The Noharas reach the Himawari planet through that portal, overcoming mental challenges that draws some visual concepts from the Phantom Zone used in the Superman series. After reaching the Himawari planet, Shinnosuke and his parents fight off the alien attendants of Himawari to reach the chamber of the alien king. As Shin-chan successfully reclaims Himawari and Shiro, after stating that he is ashamed of his rash actions and would like to cancel the previous agreement, the planets again align in a straight line on one side of the Sun. This causes an increase in Sun's emittance, which in turn not only restores, but doubles the production of 'happiness bubble's. The alien king then mentions that the aforementioned prophecy stated that if the planets again aligned on one side of the Sun after the arrival of Himawari, then Himawari planet would face either doom or prosperity, but due to the combined presence of Shinnosuke and Himawari in the planet, doom had been avoided and he consents to send Himawari back to Earth with her parents.
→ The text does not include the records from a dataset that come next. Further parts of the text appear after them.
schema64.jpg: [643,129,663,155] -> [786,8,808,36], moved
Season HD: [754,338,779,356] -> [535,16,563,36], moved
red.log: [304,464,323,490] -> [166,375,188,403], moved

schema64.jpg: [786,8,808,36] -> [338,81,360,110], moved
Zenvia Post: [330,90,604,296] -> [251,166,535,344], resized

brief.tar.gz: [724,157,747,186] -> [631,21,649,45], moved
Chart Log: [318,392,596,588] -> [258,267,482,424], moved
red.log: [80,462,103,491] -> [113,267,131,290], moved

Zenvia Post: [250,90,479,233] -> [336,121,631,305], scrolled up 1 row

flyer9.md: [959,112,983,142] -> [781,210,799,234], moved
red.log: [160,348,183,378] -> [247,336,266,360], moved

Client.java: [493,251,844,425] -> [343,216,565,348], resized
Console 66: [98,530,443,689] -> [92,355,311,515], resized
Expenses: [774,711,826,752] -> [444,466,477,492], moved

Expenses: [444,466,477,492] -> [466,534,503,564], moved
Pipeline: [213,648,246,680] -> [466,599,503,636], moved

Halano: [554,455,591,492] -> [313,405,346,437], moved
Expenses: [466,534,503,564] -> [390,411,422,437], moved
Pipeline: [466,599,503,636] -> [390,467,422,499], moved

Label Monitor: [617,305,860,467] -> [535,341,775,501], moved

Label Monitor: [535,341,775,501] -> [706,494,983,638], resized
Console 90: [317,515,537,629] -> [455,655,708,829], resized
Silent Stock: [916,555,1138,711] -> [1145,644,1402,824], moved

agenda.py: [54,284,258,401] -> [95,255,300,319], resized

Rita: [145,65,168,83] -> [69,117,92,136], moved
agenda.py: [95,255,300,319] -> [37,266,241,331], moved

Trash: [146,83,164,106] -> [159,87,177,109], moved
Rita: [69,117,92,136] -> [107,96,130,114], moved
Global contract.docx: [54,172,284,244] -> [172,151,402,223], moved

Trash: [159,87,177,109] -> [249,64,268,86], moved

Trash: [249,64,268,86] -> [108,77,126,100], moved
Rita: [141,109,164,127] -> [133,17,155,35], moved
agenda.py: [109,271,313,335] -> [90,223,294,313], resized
The film ends with Shinnosuke, while bonding with Himawari at the UFO en-route to Earth, hears Himawari (who can't speak yet), addressing him as 'brother'.

==Cast==
- Shinnosuke Nohara: Akiko Yajima
- Misae Nohara: Miki Narahashi
- Hiroshi Nohara: Keiji Fujiwara
- Himawari Nohara: Satomi Kōrogi
- Toru Kazama / Shiro: Mari Mashiba
- Nene Sakurada: Tamao Hayashi
- Masao Sato: Teiyū Ichiryūsai
- Bo-chan: Chie Satō
- Principal: Rokurō Naya
- Miss Yoshinaga: Halevi Terada
- Miss Matsuzaka: Michie Tomizawa
- Teacher Ageo: Kotono Mitsuishi
- Mitch Motoko: Makoto Ohmoto
- Yoshirin: Daisuke Sakaguchi

== International release ==
This movie was released in India on Hungama TV on 22 March 2014 as Shin Chan The Movie Himawari Banegi Rajkumari.